4) Hands off the merchandise!
I can't say I wasn't warned about people who would be drawn to my watermelon tummy like moths to a light. I just didn't believe people would actually have the nerve to rub a complete stranger's belly - but they do.
The first person to fondle my stomach was an acquaintance of D's we ran into at a New Year's party. Said fellow was in a wheelchair, so I guess I can't blame him, since my tempting tummy was directly at his eye level. But it really threw me when he reached out with not one, but TWO eager hands and began rubbing my stomach. "Oooh," he said, "it's so big!"

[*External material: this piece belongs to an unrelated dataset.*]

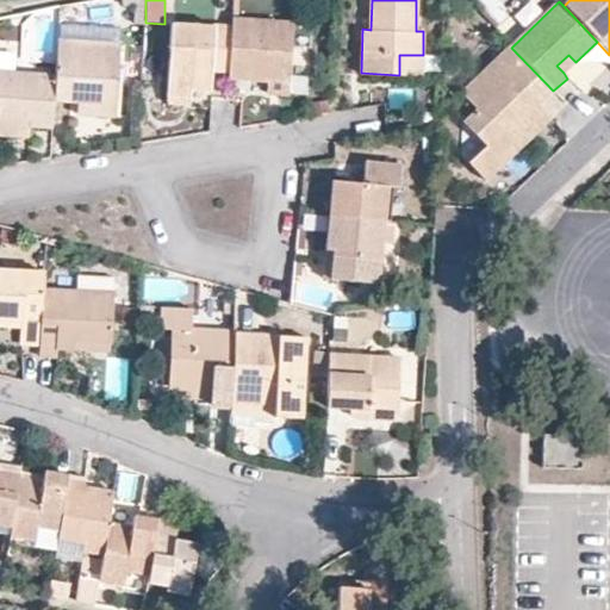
[(231,25),(229,70),(228,76),(267,79),(266,91),(287,93),(290,80),(294,20),(232,16),(231,25)]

I stood there, giggling nervously, somewhere between shocked and amused, and let the rubbing continue. All I can say is that if you are NOT in a wheelchair, and you attempt to massage my stomach without permission (because if you ask, I'll let you), you may very well be seeing stars rather than the graceful curve of my belly in front of you. All you compulsive tummy-touchers, consider yourself forewarned.
5) The Weepies
I never was much of a crier. In fact, my colleagues have informed me on occasion that "I'm all dead inside" because I don't get teary over emailed chain letters about friendship, kids or puppies they way they do. That stuff makes me gag and roll my eyes simultaneously. At least...it used to, before I got myself up the stump.
Now I weep at just about ANYTHING - Latter Day Saints commercials, Sarah McLaughlan songs, sad bits in books, cloying annecdotes about children or animals or the elderly...you name it, my chin is wobbling over it.
It's tiresome to think that I have absolutely no control over my tear ducts these days. My sudden sogginess amuses D to no end; he's always worried he's the softie in our relationship, but I taught him a few weeks ago that the tables have turned: he came home late without calling, and I burst into a torrent of tears when he walked into the kitchen, so worried was I that he'd been upside down in a ditch on the Shore Road.
Yeah. I know. Pass me the tissues.
6) POP goes the belly button
The other day I sneezed, and happened to glance down just in time to see my belly button pop out under my t-shirt with the force of my breath. Cool! I laughed; it popped again. I coughed; same thing. What a party trick!
When I demonstrated to D, however, he looked freaked out and begged me to stop. Hmmm. I wonder how he'll cope when it pops out permanently?